BY Chris Balaschak in Reviews | 02 SEP 06

Appearing as models built from the memory of a teenage past, Sean Duffy’s Third Motorcycle and First Helmet (all works 2006) sat like defunct artefacts in the middle of the gallery space. At first glance they could have passed for recast facsimiles of their namesakes, in the manner of Charles Ray. They were, however, calculatedly futile attempts at the reanimation of aged objects. Rather than being painstakingly assembled replicas, they were carefully painted originals, literally ‘oil on motorcycle’ and ‘oil on helmet’. Transforming these flawed relics, Duffy’s efforts point to a nostalgic impulse to resuscitate beloved objects from memory and discover the authentic through a process of duplication.

Duffy’s personal effects were in evidence elsewhere, yet the autobiographical was purely a point of departure. In various works self-replication served as a means of probing how cultural objects, whether high or low, create generic by-products. Group Show converted a section of the gallery into a record shop with wooden bins of LPs. The albums were sorted and catalogued according to the a chronology of Duffy’s artistic career to date, with the record covers depicting previous works, shows or references to his colleagues and acquaintances. Each record sleeve appropriated the graphics and design language of the recording industry; My Lifetime Studio Assistant aped the manner of the Beach Boys’ Pet Sounds (1966), and a newly released seven-inch single entitled First Helmet shared shelf space with the cryptic not-quite Andrew Lloyd Webber recording entitled Jesus Christ Sue. Like the culture he reflects, Duffy’s work bleeds into offshoots of memorabilia and annexed modified versions. His album covers are covers albums; familiar materials are recycled in an act eliciting popular culture’s process of consumption and regurgitation.

The elusive strategy Duffy performs is an act different from direct appropriation. He works not with duplication but with triplication, seeking a situation one or more steps removed from imitation’s mere copy. This notion is clearly manifest in the show’s centrepiece, his triple tonearm turntable entitled The Good, The Bad and The Ugly. Those familiar with Duffy’s work would have recognized the object. Three record-players were sliced apart and fused together to create a triangular hybrid turntable with a single platter resting at the centre. Awaiting play at the sidelines were three albums – Ennio Morricone’s soundtracks to the trilogy of Sergio Leone’s spaghetti Westerns starring Clint Eastwood. When one of these records is placed on the turntable, the tonearms are set into simultaneous action and the sounds instantly swirl, chasing one another with phase-delayed repetition. Installed in a side-room, Morricone’s exotic tones became other-worldly in a harmony just short of becoming sheer noise.

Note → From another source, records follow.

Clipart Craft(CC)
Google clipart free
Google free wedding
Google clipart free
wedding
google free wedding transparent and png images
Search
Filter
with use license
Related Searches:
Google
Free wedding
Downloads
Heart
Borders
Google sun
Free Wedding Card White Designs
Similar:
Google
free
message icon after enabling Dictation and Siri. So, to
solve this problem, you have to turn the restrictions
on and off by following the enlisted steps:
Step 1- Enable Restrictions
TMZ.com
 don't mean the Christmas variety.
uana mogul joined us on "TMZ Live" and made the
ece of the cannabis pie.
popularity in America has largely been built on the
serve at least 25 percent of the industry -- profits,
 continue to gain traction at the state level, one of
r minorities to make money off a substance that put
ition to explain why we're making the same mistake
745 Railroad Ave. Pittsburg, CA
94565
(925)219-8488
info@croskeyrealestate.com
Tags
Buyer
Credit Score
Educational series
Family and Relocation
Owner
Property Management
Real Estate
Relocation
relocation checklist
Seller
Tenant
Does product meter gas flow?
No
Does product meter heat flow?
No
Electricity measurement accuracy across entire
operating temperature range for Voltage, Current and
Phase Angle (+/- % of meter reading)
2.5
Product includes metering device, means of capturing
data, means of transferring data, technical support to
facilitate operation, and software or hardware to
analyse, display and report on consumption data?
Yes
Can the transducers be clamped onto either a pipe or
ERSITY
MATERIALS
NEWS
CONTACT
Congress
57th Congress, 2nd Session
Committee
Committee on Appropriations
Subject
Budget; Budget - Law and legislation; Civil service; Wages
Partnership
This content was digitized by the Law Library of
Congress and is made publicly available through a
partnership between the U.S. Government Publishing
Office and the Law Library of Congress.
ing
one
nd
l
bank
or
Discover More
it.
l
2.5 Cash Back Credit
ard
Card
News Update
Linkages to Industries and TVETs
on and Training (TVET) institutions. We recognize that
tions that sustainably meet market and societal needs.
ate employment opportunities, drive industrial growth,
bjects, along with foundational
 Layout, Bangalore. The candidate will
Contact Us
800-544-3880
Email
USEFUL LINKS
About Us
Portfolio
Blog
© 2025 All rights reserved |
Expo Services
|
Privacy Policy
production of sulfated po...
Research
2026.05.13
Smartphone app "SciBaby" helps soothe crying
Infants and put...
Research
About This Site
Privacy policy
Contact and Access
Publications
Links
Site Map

Duffy’s turntables have been described as ‘wacky’, yet they are more intelligent than whimsical. The triple tonearm replicates a trilogy of films each removed three-fold from the place it depicts. Leone, an Italian, filmed his masterpieces in Spain, in a landscape dressed as the American West of the 1880s as mythologized by Hollywood. Duffy, rather than drawing on Leone with irony, employs the Western genre as a means of invoking the hybridizing behaviour of popular culture: the transmutation of the authentic West into generic entertainments, those generic forms into a Hollywood genre, and that genre into a trite and predictable by-product.

Jack Goldstein, with his seven-inch records 30 years earlier, mined the possibilities of dealing with the hackneyed nature of a re-recorded popular culture. In recording the very act of listening to sound effects, Goldstein removed any sense of the original in search of the affect of recorded effect. Sean Duffy has inherited this strategy. Yet Duffy, unlike Goldstein, seeks a full removal from the original. The sounds that emerged from his triple turntable were not reproduced products but altogether separate by-products; the principal is always absent. Duffy employs dated material to create always-new amplified sounds. The system is structured on cyclical reuse, yet in its incessant circulation there is a constant deferral of repeated performance. Goldstein referred to his sound effects records as ‘pictures’ and wrote, ‘the alluded-to picture is a picture of a picture of a picture that closes in on itself as abstract’. Duffy seeks the materiality of that allusion.